Poultry production has a strong case in South Africa since it remains the cheapest source of locally produced meats, “so it does end up making it into the average consumer basket,” she said.
Last year, Astral faced significant challenges such as load shedding, which led to the “big bird phenomenon,” and an avian flu outbreak.
However, the company’s recent financial results show that it has managed to navigate these issues, thanks to the quality of its operations, and their focuses on efficiency both in farming and processing.
Currently, Astral processes 4.9 million birds per week and has the capacity to process 6.2 million birds.
They can increase this capacity without raising costs, maintaining their status as a low-cost producer. This efficiency makes Astral a very appealing investment at this point.
Astral also has very little debt, and Sobekwa believes that management will soon pay off their remaining debt. Once this happens, the company is expected to resume paying dividends.
TFG

Sobekwa’s final pick was TFG. With a market cap of R44.85 billion, the group operates in Africa, London, and Australia.
Post-Covid, the company has benefited from its diversified portfolio, with the London and Australia businesses performing well while the African segment faced a decline.
However, recent sales figures show a decline in London and Australia, with the focus shifting back to the African business.
TFG has heavily invested in its African operations, and it is now time for these investments to yield returns, she said.
The company has focused on top-line growth through acquisitions like Tapestry and Jet, and has also invested in systems, quick response manufacturing, and Bash.com.
Currently, TFG’s margins are very depressed, with the gross profit margin at 39.5%, the lowest it has ever been.
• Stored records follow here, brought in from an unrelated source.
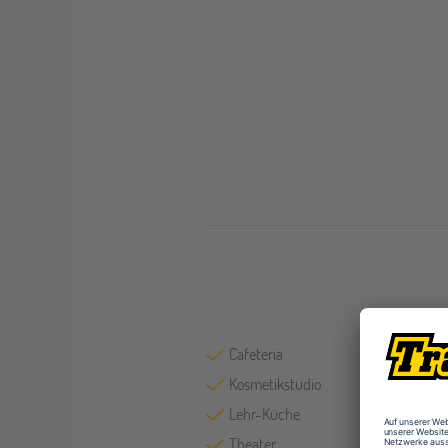
Cafeteria
Kosmetikstudio
Lehr-Küche
Theater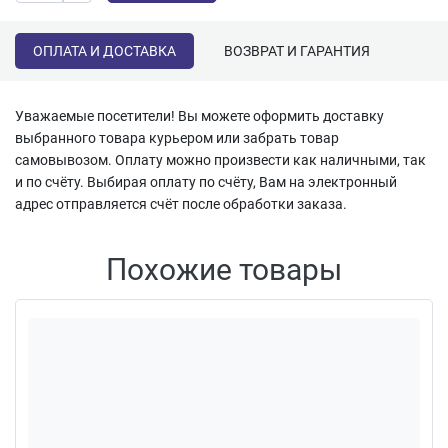
ОПЛАТА И ДОСТАВКА
ВОЗВРАТ И ГАРАНТИЯ
Уважаемые посетители! Вы можете оформить доставку
выбранного товара курьером или забрать товар
самовывозом. Оплату можно произвести как наличными, так
и по счёту. Выбирая оплату по счёту, Вам на электронный
адрес отправляется счёт после обработки заказа.
Похожие товары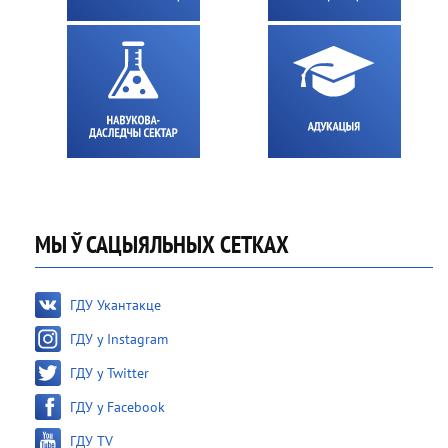
МЫ Ў САЦЫЯЛЬНЫХ СЕТКАХ
ГДУ Укантакце
ГДУ у Instagram
ГДУ у Twitter
ГДУ у Facebook
ГДУ TV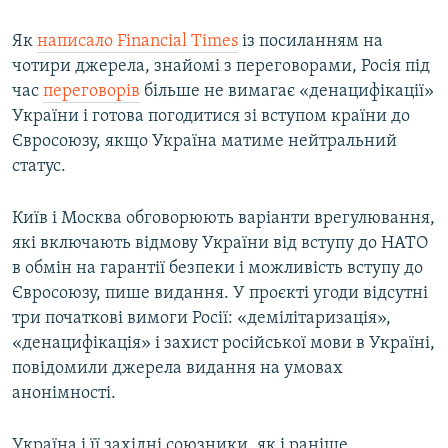
Як
написало Financial Times
із посиланням на
чотири джерела, знайомі з переговорами, Росія під
час
переговорів
більше не вимагає «денацифікації»
України і готова погодитися зі вступом країни до
Євросоюзу, якщо Україна матиме нейтральний
статус.
Київ і Москва обговорюють варіанти врегулювання,
які включають відмову України від вступу до НАТО
в обмін на гарантії безпеки і можливість вступу до
Євросоюзу, пише видання. У проєкті угоди відсутні
три початкові вимоги Росії: «демілітаризація»,
«денацифікація» і захист російської мови в Україні,
повідомили джерела видання на умовах
анонімності.
Україна і її західні союзники, як і раніше,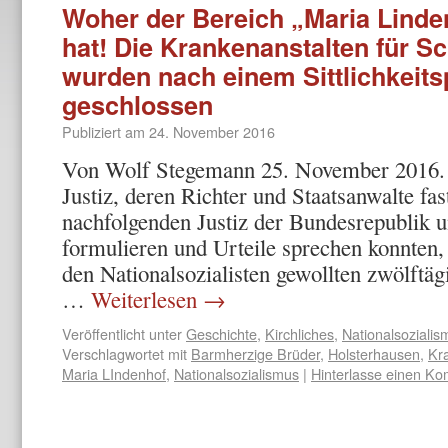
Woher der Bereich „Maria Lind
hat! Die Krankenanstalten für 
wurden nach einem Sittlichkeit
geschlossen
Publiziert am
24. November 2016
Von Wolf Stegemann 25. November 2016. – 
Justiz, deren Richter und Staatsanwalte fas
nachfolgenden Justiz der Bundesrepublik u
formulieren und Urteile sprechen konnten,
den Nationalsozialisten gewollten zwölftä
…
Weiterlesen
→
Veröffentlicht unter
Geschichte
,
Kirchliches
,
Nationalsozialis
Verschlagwortet mit
Barmherzige Brüder
,
Holsterhausen
,
Kr
Maria LIndenhof
,
Nationalsozialismus
|
Hinterlasse einen K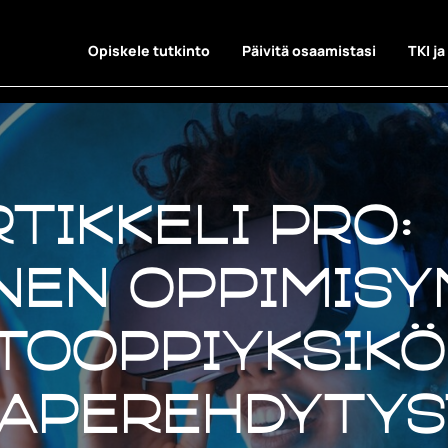
Opiskele tutkinto
Päivitä osaamistasi
TKI ja
tikkeli Pro:
nen oppimis
tooppiyksik
laperehdytys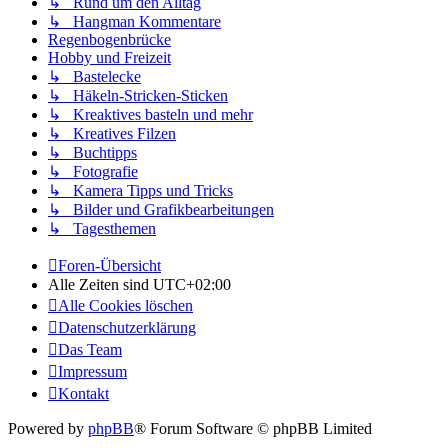
↳ Rund um den Alltag
↳ Hangman Kommentare
Regenbogenbrücke
Hobby und Freizeit
↳ Bastelecke
↳ Häkeln-Stricken-Sticken
↳ Kreaktives basteln und mehr
↳ Kreatives Filzen
↳ Buchtipps
↳ Fotografie
↳ Kamera Tipps und Tricks
↳ Bilder und Grafikbearbeitungen
↳ Tagesthemen
Foren-Übersicht
Alle Zeiten sind
UTC+02:00
Alle Cookies löschen
Datenschutzerklärung
Das Team
Impressum
Kontakt
Powered by
phpBB
® Forum Software © phpBB Limited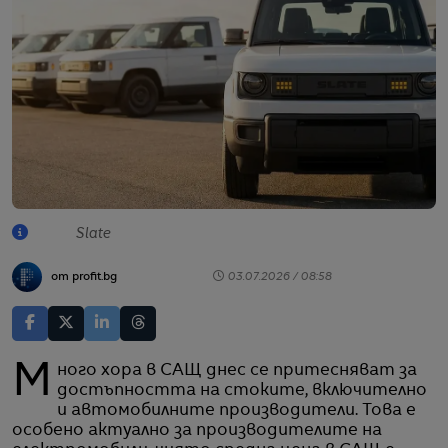
Slate
от profit.bg
03.07.2026 / 08:58
Много хора в САЩ днес се притесняват за
достъпността на стоките, включително
и автомобилните производители. Това е
особено актуално за производителите на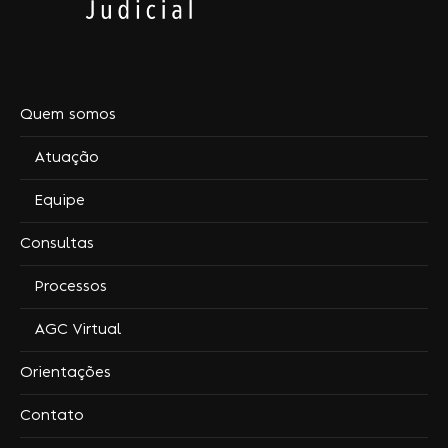
Quem somos
Atuação
Equipe
Consultas
Processos
AGC Virtual
Orientações
Contato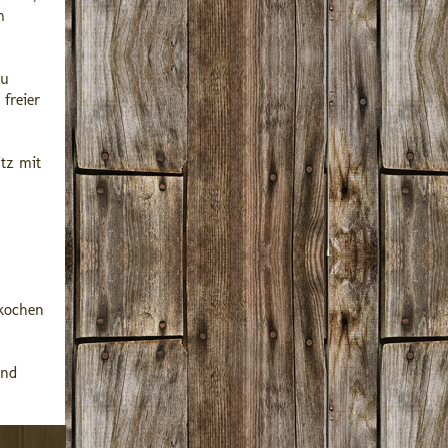
m
zu
freier
tz mit
 kochen
und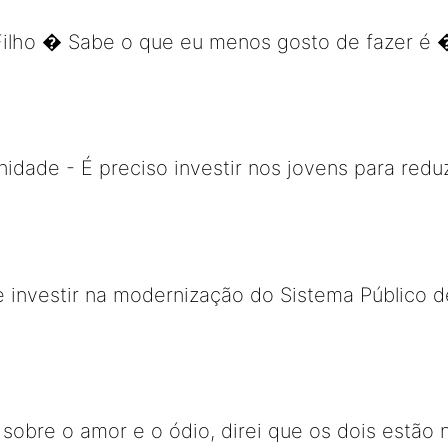
ilho � Sabe o que eu menos gosto de fazer é
idade - É preciso investir nos jovens para reduz
e investir na modernização do Sistema Público 
obre o amor e o ódio, direi que os dois estão na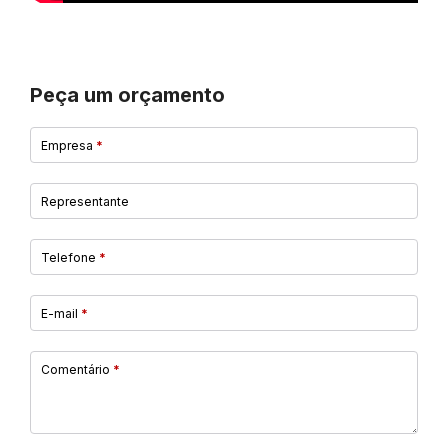
Peça um orçamento
Empresa
*
Representante
Telefone
*
E-mail
*
Comentário
*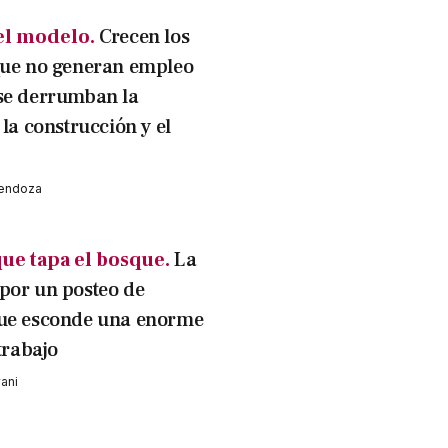
el modelo.
Crecen los
que no generan empleo
se derrumban la
 la construcción y el
Mendoza
que tapa el bosque.
La
por un posteo de
que esconde una enorme
 trabajo
vani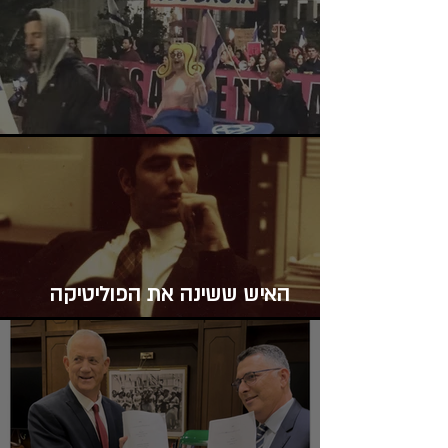
תמרור האזהרה למדינת ישראל
האיש ששינה את הפוליטיקה
הישראלית: ארתור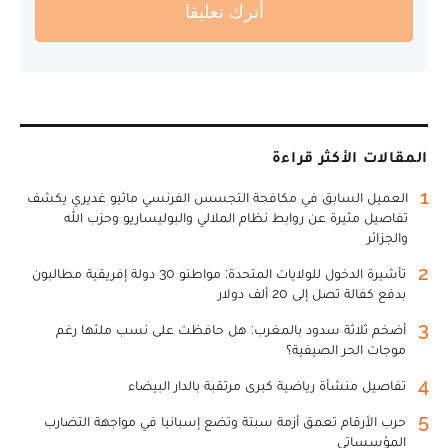
أترك تعليقا
المقالات الأكثر قراءة
1
العميل السابق في مكافحة التجسس الفرنسي ماثيو غديري يكشف
تفاصيل مثيرة عن روابط نظام الملالي والبوليساريو وحزب الله
والجزائر
2
تأشيرة الدخول للولايات المتحدة: مواطنو 30 دولة إفريقية مطالبون
بدفع كفالة تصل إلى 20 ألف دولار
3
أضخم ثلاثة سدود بالمغرب: هل حافظت على نسب ملئها رغم
موجات الحر الصيفية؟
4
تفاصيل منشأة رياضية كبرى مرتقبة بالدار البيضاء
5
حرب الأرقام تعمق أزمة سبتة وتضع إسبانيا في مواجهة التضارب
المؤسساتي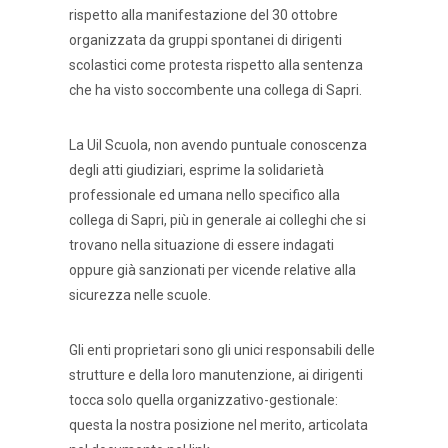
rispetto alla manifestazione del 30 ottobre
organizzata da gruppi spontanei di dirigenti
scolastici come protesta rispetto alla sentenza
che ha visto soccombente una collega di Sapri.
La Uil Scuola, non avendo puntuale conoscenza
degli atti giudiziari, esprime la solidarietà
professionale ed umana nello specifico alla
collega di Sapri, più in generale ai colleghi che si
trovano nella situazione di essere indagati
oppure già sanzionati per vicende relative alla
sicurezza nelle scuole.
Gli enti proprietari sono gli unici responsabili delle
strutture e della loro manutenzione, ai dirigenti
tocca solo quella organizzativo-gestionale:
questa la nostra posizione nel merito, articolata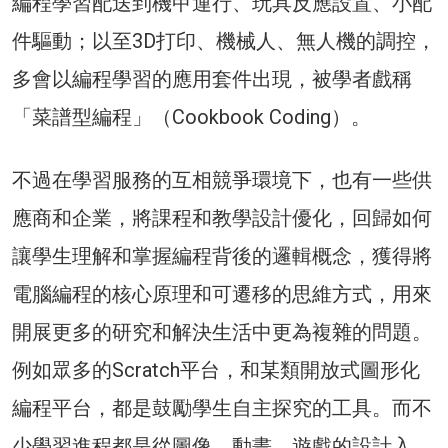
編程學習配送到機甲運行、玩具反應設置、小配
件驅動；以至3D打印、機械人、無人機的調控，
多會以編程學習的應用套件出現，被學者戲稱
「菜譜型編程」（Cookbook Coding）。
不過在學習服務的互相競爭環境下，也有一些供
應商和企業，將課程和教學設計優化，回歸如何
讓學生理解和掌握編程背後的邏輯概念，獲得將
電腦編程的核心原理和可遷移的思維方式，用來
開展更多的研究和解決生活中更為複雜的問題。
例如眾多的Scratch平台，和某類開放式圖形化
編程平台，都是鼓勵學生自主探究的工具。而不
少學習進程都是從圖像、動畫、遊戲的設計入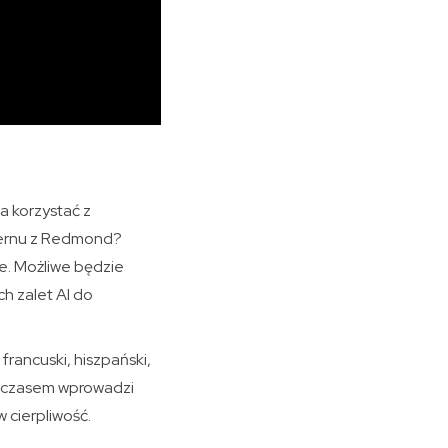
a korzystać z
cernu z Redmond?
e. Możliwe będzie
ch zalet AI do
 francuski, hiszpański,
 z czasem wprowadzi
 cierpliwość.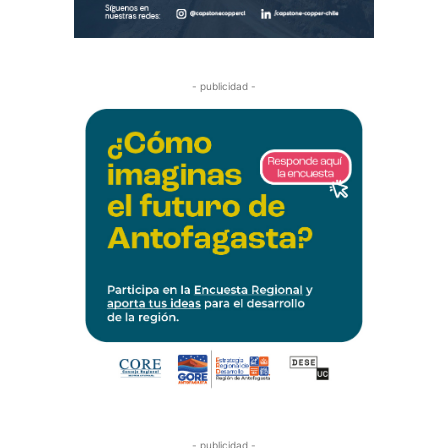
- publicidad -
- publicidad -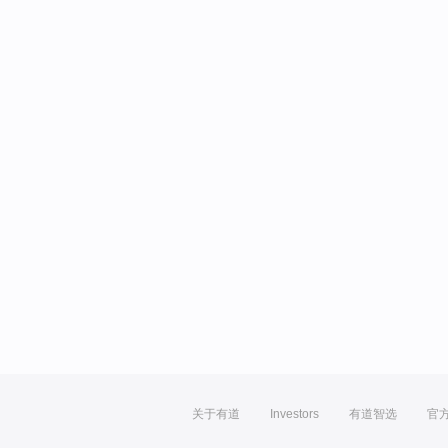
关于有道
Investors
有道智选
官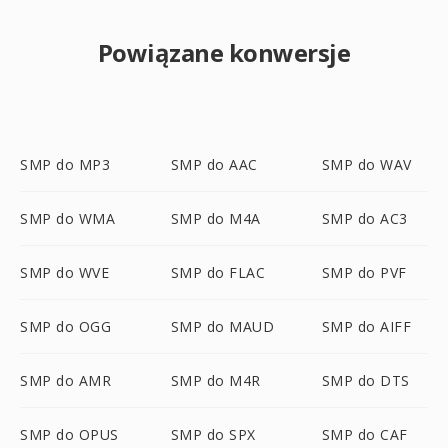
Powiązane konwersje
SMP do MP3
SMP do AAC
SMP do WAV
SMP do WMA
SMP do M4A
SMP do AC3
SMP do WVE
SMP do FLAC
SMP do PVF
SMP do OGG
SMP do MAUD
SMP do AIFF
SMP do AMR
SMP do M4R
SMP do DTS
SMP do OPUS
SMP do SPX
SMP do CAF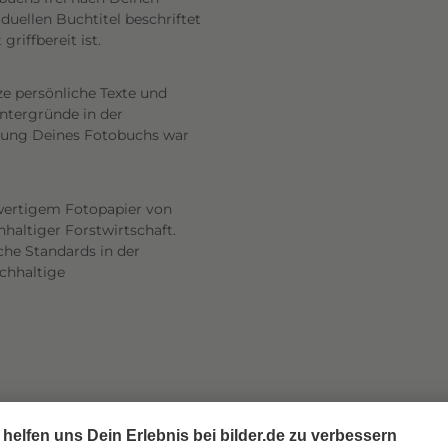
uellen Buchtitel beschriftet
riffbereit ist.
ze persönliche Texte und
intergründe in der
altung Deines Fotobuchs war
wertigem Fotopapier von
haltiger Forstwirtschaft.
he Standards in der
achhaltige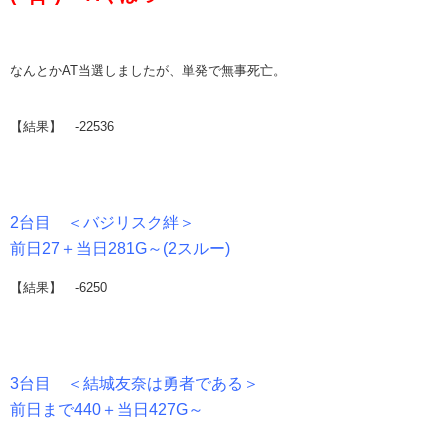
なんとかAT当選しましたが、単発で無事死亡。
【結果】 -22536
2台目 ＜バジリスク絆＞
前日27＋当日281G～(2スルー)
【結果】 -6250
3台目 ＜結城友奈は勇者である＞
前日まで440＋当日427G～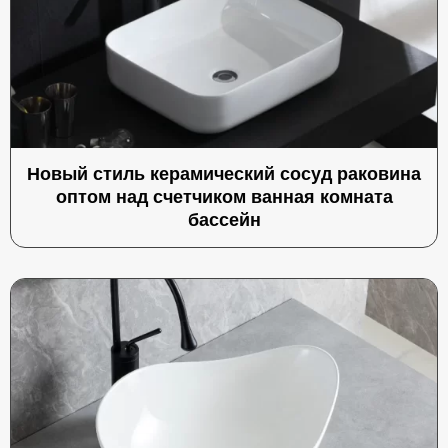
Новый стиль керамический сосуд раковина
оптом над счетчиком ванная комната
бассейн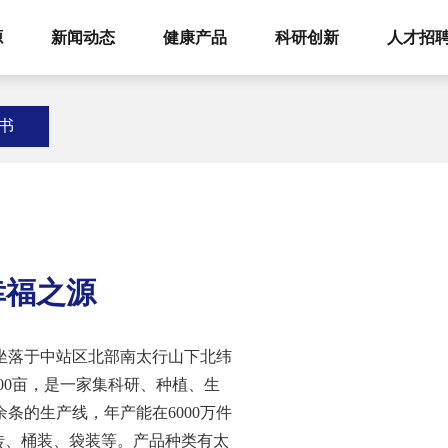
源
新闻动态
健康产品
科研创新
人才招
书
幸福之源
，坐落于中站区北部南太行山下北纬
亩，是一家集科研、种植、生
条的生产线，年产能在6000万件
、桶装、袋装等。产品种类有太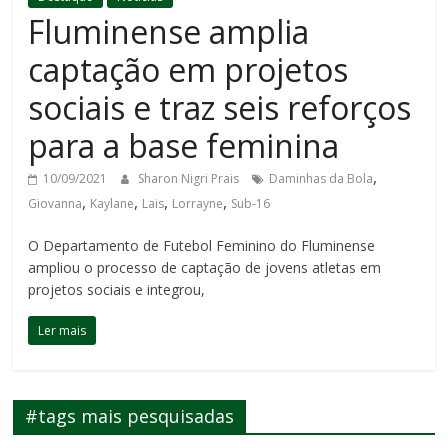
Fluminense amplia
captação em projetos
sociais e traz seis reforços
para a base feminina
,
10/09/2021
Sharon Nigri Prais
Daminhas da Bola
,
,
,
,
Giovanna
Kaylane
Lais
Lorrayne
Sub-16
O Departamento de Futebol Feminino do Fluminense
ampliou o processo de captação de jovens atletas em
projetos sociais e integrou,
Ler mais
#tags mais pesquisadas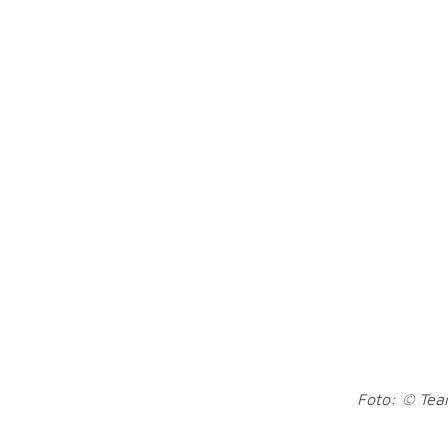
Foto: © Te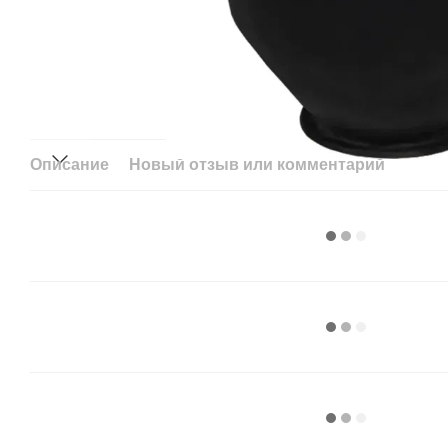
Описание
Новый отзыв или комментарий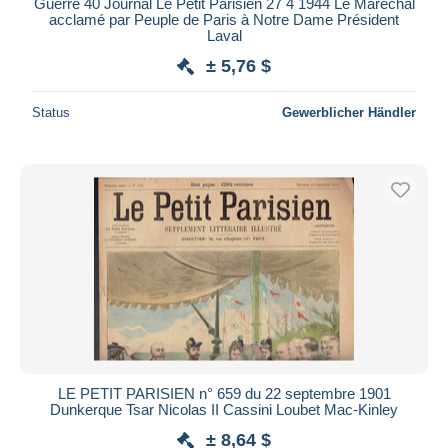
Guerre 40 Journal Le Petit Parisien 27 4 1944 Le Maréchal
acclamé par Peuple de Paris à Notre Dame Président
Laval
± 5,76 $
Status
Gewerblicher Händler
LE PETIT PARISIEN n° 659 du 22 septembre 1901
Dunkerque Tsar Nicolas II Cassini Loubet Mac-Kinley
± 8,64 $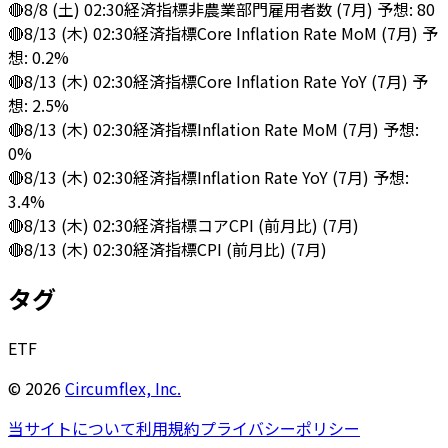
🔴
8/8 (土) 02:30
経済指標
非農業部門雇用者数 (7月) 予想: 80
🔴
8/13 (木) 02:30
経済指標
Core Inflation Rate MoM (7月) 予
想: 0.2%
🔴
8/13 (木) 02:30
経済指標
Core Inflation Rate YoY (7月) 予
想: 2.5%
🔴
8/13 (木) 02:30
経済指標
Inflation Rate MoM (7月) 予想:
0%
🔴
8/13 (木) 02:30
経済指標
Inflation Rate YoY (7月) 予想:
3.4%
🔴
8/13 (木) 02:30
経済指標
コアCPI (前月比) (7月)
🔴
8/13 (木) 02:30
経済指標
CPI (前月比) (7月)
タグ
ETF
©
2026
Circumflex, Inc.
当サイトについて
利用規約
プライバシーポリシー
There is potential for margin improvement, which is crucial since Africa makes up a significant portion of TFG’s business. The valuation of TFG is highly sensitive to improvements in African margins.
Sobekwa believes there is a case for margin improvement in TFG due to several factors.
These include easing pressures from load shedding costs, continued investment in cost-saving initiatives, and reduced losses from Bash.com. Additionally, there have been fewer discount sales recently, which supports gross profit margins.
Overall, TFG has lagged behind its peers but is now looking very attractive due to its diverse portfolio and the potential for margin improvement, Sobekwa concluded.